Я не могу сказать, что не слушала его, потому что отвечала. Только человек, слушавший и что-то отвечавший ему, не был мной. Мной, в том смысле, в каком я привыкла ощущать себя. Пришел дворецкий и предложил нам выпить. Я набросилась на водку и выпила рюмку одним махом. Юлиус с беспокойством взглянул на меня и заметил, что вот уже тридцать лет, как пьет только томатный сок. Один из его дядьев, да и отец умерли от цирроза печени. Короче, это была семейная болезнь, и Юлиус хотел избежать ее.
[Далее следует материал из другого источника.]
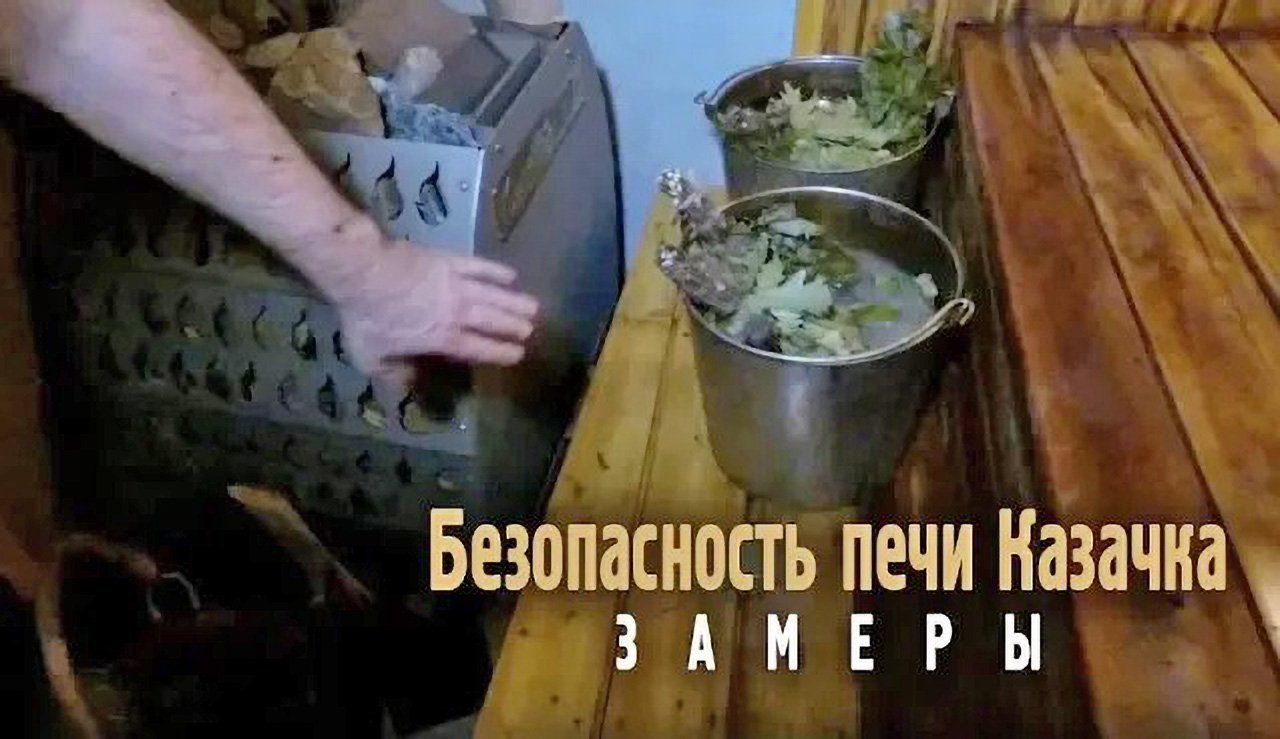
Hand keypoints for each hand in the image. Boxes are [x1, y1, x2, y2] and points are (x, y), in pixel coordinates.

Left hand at [336, 238, 539, 383]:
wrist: (362, 270)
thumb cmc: (366, 315)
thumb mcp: (370, 356)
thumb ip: (392, 372)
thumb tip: (410, 382)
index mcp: (441, 336)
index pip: (477, 347)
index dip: (499, 352)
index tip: (518, 354)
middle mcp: (456, 311)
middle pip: (491, 320)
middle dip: (513, 326)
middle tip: (531, 330)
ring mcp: (455, 283)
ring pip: (492, 295)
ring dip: (513, 301)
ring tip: (533, 307)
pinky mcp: (448, 260)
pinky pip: (478, 266)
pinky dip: (495, 270)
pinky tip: (511, 275)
Я слегка кивнула в ответ, русский эликсир придал мне смелости, и я задала наконец ему вопрос, который не давал мне покоя:

— Как это случилось, что вы приехали ко мне сегодня?

— Когда вы не пришли на свидание — на наше второе свидание, — начал Юлиус, — я очень удивился.

Я поудобнее устроилась на кожаном диване, не понимая, что могло его удивить в моем отказе. Или, может быть, сильные мира сего не привыкли к осечкам.

— Я был очень удивлен, — продолжал Юлиус, — потому что у меня осталось очень живое и теплое воспоминание о нашей с вами встрече в Салине.

Я кивнула головой, в который раз поражаясь тому, какие сюрпризы может преподнести необщительность.

— Видите ли, — продолжал Юлиус, — я никогда не говорю о себе, а в тот раз я признался вам в том, что никто обо мне не знает, ну, естественно, за исключением Генриетты.

Я смотрела на него, ничего не понимая. Что это еще за Генриетта? Может, я сбежала от одного сумасшедшего, чтобы попасть к другому?

— Это та девушка, англичанка, — уточнил Юлиус. — Вся эта история застряла у меня в памяти и в жизни, словно заноза. Так как моя роль в ней была более чем идиотской, я никому не смел рассказать об этом. И вдруг там, в Салине, я прочел в вашем взгляде нечто, что подтолкнуло меня к откровенности. Почему-то я был уверен, что вы не будете смеяться надо мной. Не могу даже передать, как мне стало хорошо. Вы были такой спокойной, доверчивой… Мне очень хотелось увидеть вас еще раз.

Он говорил медленно, но довольно бессвязно.

— Да, но как вы все-таки добрались до меня?